BALTIMORE (WJZ) — A scrap of crime scene tape laid up against the curb where early Thursday morning police blocked Nicholas Avenue in Northeast Baltimore to collect evidence after a triple shooting.
It’s the latest act of violence in a city where gunfire doesn’t often stall.
“Wherever the crime is, that’s where the police department needs to be,” said Mayor Jack Young.
But the Police Union worries the constant fight on crime and a shortage of crime fighters is now taking a physical and mental toll on its members.
In a letter to members this week, union leaders ask them to express health concerns to higher-ups and document their response.
“It’s just a smart deployment strategy,” said Baltimore Police Commissioner Michael Harrison.
The timing of the letter collides with their boss’ announcement this week of a new plan to focus police on microzones, the most dangerous areas of the city.
They asked if the City had the staffing to make it happen.

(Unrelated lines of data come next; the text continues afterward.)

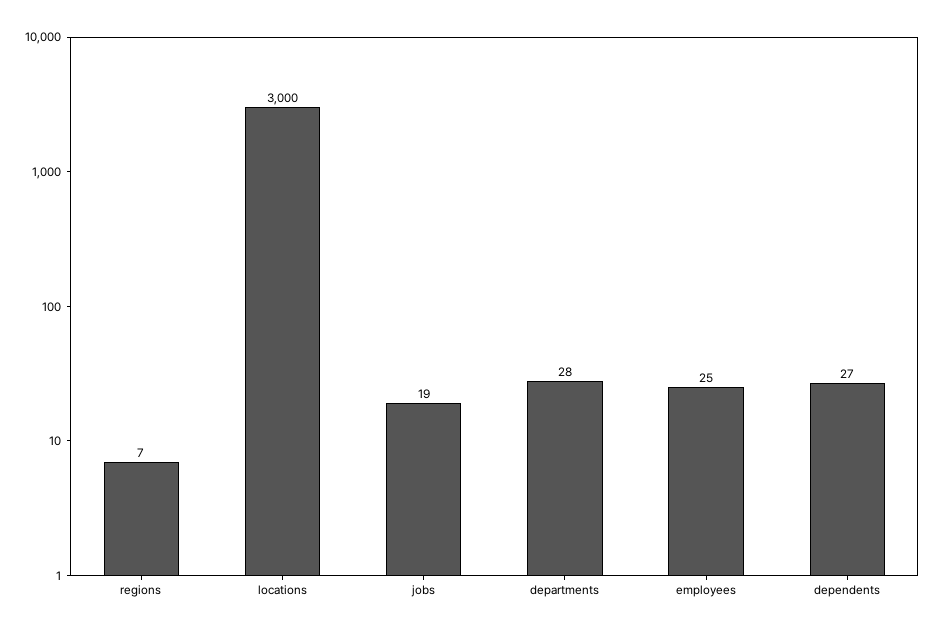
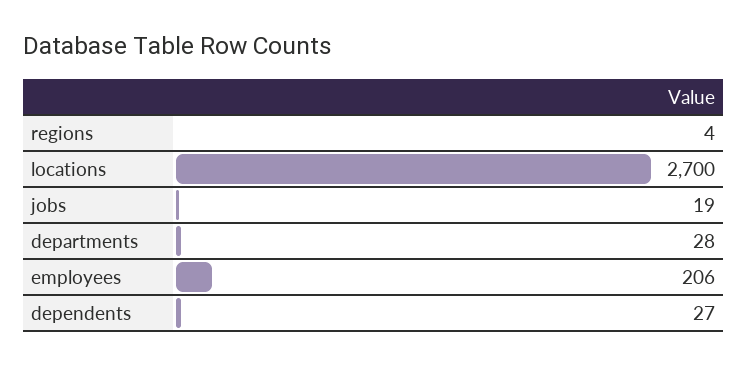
  {
-   "regions": 7,
+   "regions": 4,
-   "locations": 3000,
+   "locations": 2700,
    "jobs": 19,
    "departments": 28,
-   "employees": 25,
+   "employees": 206,
    "dependents": 27
  }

“We’re always optimistic and making sure we get the maximum output and the maximum outcome from our personnel who are here with us doing a great job every day,” Commissioner Harrison said.
But the Union said the department is short 500 patrol officers and it is worried about officers working to the point of exhaustion.
The department released a statement Thursday saying, “We have worked hard to significantly reduce the number of officers who are drafted every day and we have recently limited the amount of overtime that officers are allowed to work per week,”
Baltimore Police Department said 35 new officers will graduate police academy and join the force next week.
The statement said 65 percent of officers working overtime shifts have volunteered to do so.